Kutipan Dokumen:
○ ○ ○ ○ ○ ○ ○

Pengangkatan Pulau Jawa akibat tenaga endogen, yaitu tenaga yang berasal dari dalam bumi, telah menyebabkan terbentuknya deretan jalur gunung api muda. Dari timur ke barat terdapat deretan Gunung Lawu, Gunung Merapi, Gunung Merbabu, Gunung Sindoro, Gunung Sumbung, Gunung Ungaran, Gunung Telomoyo, Gunung Dieng, Gunung Prahu, Gunung Slamet. Di antara sederetan gunung tersebut, sebenarnya terdapat Gunung Muria. Akan tetapi Gunung Muria tidak dikelompokkan menjadi satu dengan gunung-gunung tersebut, karena gunung ini muncul lebih dahulu dibandingkan dengan gunung lainnya. Hal ini disebabkan karena Gunung Muria, yang ada saat itu belum menjadi satu dengan Pulau Jawa, adalah gunung yang berada di bawah laut yang muncul ke permukaan bukan karena tenaga endogen tersebut.

Sejumlah gunung yang telah disebutkan ada yang masih aktif, dan ada yang sedang tidak aktif. Walaupun gunung api yang masih aktif, misalnya Gunung Merapi, sering kali membawa bencana bagi kehidupan di sekitarnya, akan tetapi material yang dihasilkan gunung api tersebut banyak mengandung unsur yang bersifat menyuburkan tanah. Oleh karena itu, dataran yang terbentuk di sekitar gunung api juga sangat cocok untuk kegiatan pertanian, baik pertanian tanaman keras maupun tanaman semusim. Daerah semacam inilah yang sering dipilih oleh manusia untuk tempat bermukim, dan melakukan aktifitasnya, daerah lembah-lembah yang terbentuk di antara pegunungan dengan sunagi dan danau sebagai sumber air utama, juga menjadi pilihan manusia untuk tempat bermukim dan melaksanakan segala aktivitasnya.

○ ○ ○ ○ ○ ○ ○

Latihan A: Salin bagian dari teks tentang gunung api di Pulau Jawa yang dibuka dengan kata-kata "Pengangkatan Pulau Jawa" dan ditutup dengan "tenaga endogen tersebut.".
Latihan B: Berdasarkan teks tentang gunung api di Pulau Jawa, jelaskan dalam satu sampai tiga kalimat mengapa Gunung Muria tidak dikelompokkan bersama deretan gunung api muda lainnya.
Latihan C: Tuliskan lanjutan teks tentang gunung api di Pulau Jawa, dimulai setelah kalimat terakhirnya.

○ ○ ○ ○ ○ ○ ○

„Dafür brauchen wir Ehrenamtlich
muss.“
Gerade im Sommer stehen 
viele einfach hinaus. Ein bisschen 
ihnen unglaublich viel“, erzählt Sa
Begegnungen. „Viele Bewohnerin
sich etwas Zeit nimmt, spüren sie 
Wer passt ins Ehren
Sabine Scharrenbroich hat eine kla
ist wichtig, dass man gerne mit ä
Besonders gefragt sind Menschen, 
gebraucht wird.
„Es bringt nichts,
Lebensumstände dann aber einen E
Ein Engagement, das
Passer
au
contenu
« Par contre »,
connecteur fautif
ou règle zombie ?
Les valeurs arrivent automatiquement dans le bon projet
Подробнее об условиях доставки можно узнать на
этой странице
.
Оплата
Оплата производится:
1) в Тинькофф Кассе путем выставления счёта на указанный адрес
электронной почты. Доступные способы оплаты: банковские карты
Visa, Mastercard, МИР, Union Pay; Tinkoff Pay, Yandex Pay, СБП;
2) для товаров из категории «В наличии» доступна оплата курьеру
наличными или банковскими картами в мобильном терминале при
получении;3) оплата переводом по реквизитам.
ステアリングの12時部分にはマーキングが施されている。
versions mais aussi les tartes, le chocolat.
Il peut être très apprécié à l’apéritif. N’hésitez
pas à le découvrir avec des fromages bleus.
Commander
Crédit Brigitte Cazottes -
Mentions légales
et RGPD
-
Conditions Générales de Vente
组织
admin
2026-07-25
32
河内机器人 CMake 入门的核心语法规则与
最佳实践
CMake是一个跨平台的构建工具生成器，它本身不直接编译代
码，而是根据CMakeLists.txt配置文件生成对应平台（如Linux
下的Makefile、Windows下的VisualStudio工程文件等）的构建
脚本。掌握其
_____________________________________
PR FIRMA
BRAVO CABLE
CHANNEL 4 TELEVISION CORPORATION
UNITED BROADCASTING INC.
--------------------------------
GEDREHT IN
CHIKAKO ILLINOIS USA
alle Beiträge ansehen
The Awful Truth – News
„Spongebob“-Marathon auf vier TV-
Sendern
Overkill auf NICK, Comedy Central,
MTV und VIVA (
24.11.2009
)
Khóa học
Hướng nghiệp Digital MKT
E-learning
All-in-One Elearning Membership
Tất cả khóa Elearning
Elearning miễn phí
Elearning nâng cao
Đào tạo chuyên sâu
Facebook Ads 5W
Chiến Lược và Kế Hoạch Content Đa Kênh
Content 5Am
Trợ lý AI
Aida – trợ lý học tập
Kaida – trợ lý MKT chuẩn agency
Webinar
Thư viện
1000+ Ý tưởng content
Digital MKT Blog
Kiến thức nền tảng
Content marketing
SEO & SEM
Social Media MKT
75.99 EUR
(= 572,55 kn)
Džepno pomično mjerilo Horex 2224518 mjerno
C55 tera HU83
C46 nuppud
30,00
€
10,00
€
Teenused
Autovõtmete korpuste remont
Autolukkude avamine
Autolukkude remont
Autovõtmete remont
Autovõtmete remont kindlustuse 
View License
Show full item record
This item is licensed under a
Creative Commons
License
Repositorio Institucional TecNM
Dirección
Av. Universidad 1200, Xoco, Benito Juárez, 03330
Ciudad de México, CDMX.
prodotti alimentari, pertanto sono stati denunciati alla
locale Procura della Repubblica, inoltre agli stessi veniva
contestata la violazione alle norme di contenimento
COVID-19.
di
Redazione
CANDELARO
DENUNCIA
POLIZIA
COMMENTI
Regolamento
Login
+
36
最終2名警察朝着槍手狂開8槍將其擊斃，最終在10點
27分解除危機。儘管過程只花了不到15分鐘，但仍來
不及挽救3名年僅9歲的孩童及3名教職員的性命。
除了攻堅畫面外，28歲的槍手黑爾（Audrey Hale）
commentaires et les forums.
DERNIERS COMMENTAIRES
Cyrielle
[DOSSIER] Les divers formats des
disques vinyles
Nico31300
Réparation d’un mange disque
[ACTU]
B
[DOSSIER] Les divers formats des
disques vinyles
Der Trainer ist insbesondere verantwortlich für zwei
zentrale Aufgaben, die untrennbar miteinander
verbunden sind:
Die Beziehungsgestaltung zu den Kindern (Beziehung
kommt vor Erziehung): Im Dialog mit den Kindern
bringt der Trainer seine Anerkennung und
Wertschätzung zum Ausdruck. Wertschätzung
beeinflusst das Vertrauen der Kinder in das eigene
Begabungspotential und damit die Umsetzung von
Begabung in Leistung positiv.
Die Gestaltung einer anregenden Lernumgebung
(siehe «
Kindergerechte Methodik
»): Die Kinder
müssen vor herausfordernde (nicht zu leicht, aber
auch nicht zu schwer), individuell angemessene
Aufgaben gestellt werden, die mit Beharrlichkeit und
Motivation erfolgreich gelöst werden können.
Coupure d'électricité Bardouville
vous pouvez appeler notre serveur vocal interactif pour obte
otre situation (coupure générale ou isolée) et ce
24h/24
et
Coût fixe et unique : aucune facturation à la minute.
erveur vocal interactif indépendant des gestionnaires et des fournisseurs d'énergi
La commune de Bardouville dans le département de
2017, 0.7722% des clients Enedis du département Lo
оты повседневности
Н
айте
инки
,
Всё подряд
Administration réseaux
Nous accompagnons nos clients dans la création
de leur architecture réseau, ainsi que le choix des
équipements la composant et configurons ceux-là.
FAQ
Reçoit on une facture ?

○ ○ ○ ○ ○ ○ ○

Jawaban Tugas A:
Pengangkatan Pulau Jawa akibat tenaga endogen, yaitu tenaga yang berasal dari dalam bumi, telah menyebabkan terbentuknya deretan jalur gunung api muda. Dari timur ke barat terdapat deretan Gunung Lawu, Gunung Merapi, Gunung Merbabu, Gunung Sindoro, Gunung Sumbung, Gunung Ungaran, Gunung Telomoyo, Gunung Dieng, Gunung Prahu, Gunung Slamet. Di antara sederetan gunung tersebut, sebenarnya terdapat Gunung Muria. Akan tetapi Gunung Muria tidak dikelompokkan menjadi satu dengan gunung-gunung tersebut, karena gunung ini muncul lebih dahulu dibandingkan dengan gunung lainnya. Hal ini disebabkan karena Gunung Muria, yang ada saat itu belum menjadi satu dengan Pulau Jawa, adalah gunung yang berada di bawah laut yang muncul ke permukaan bukan karena tenaga endogen tersebut.

Jawaban Tugas B: Gunung Muria tidak dikelompokkan bersama gunung-gunung tersebut karena muncul lebih dahulu dibandingkan gunung lainnya. Saat itu Gunung Muria belum menyatu dengan Pulau Jawa dan merupakan gunung di bawah laut yang muncul ke permukaan bukan karena tenaga endogen.

Jawaban Tugas C:
Gunung-gunung yang sedang aktif disebabkan karena lubang kepundannya tertutup. Akibatnya, muncul lubang pumoral yang dapat menampung air dalam bentuk danau dan solfator yang menhasilkan sumber mata air panas. Selain itu, gunung api yang tidak aktif juga menghasilkan dataran luas yang disebut plateau, seperti yang terdapat di Pegunungan Dieng. Dataran luas semacam ini mempunayi sifat yang stabil karena tingkat erosinya rendah. Oleh karena itu, juga dipilih oleh manusia sebagai lokasi bermukim. Alasan lainnya adalah, dataran yang rata memerlukan enerji yang lebih sedikit untuk mengolahnya sehingga sangat ideal untuk melaksanakan kegiatan substensi.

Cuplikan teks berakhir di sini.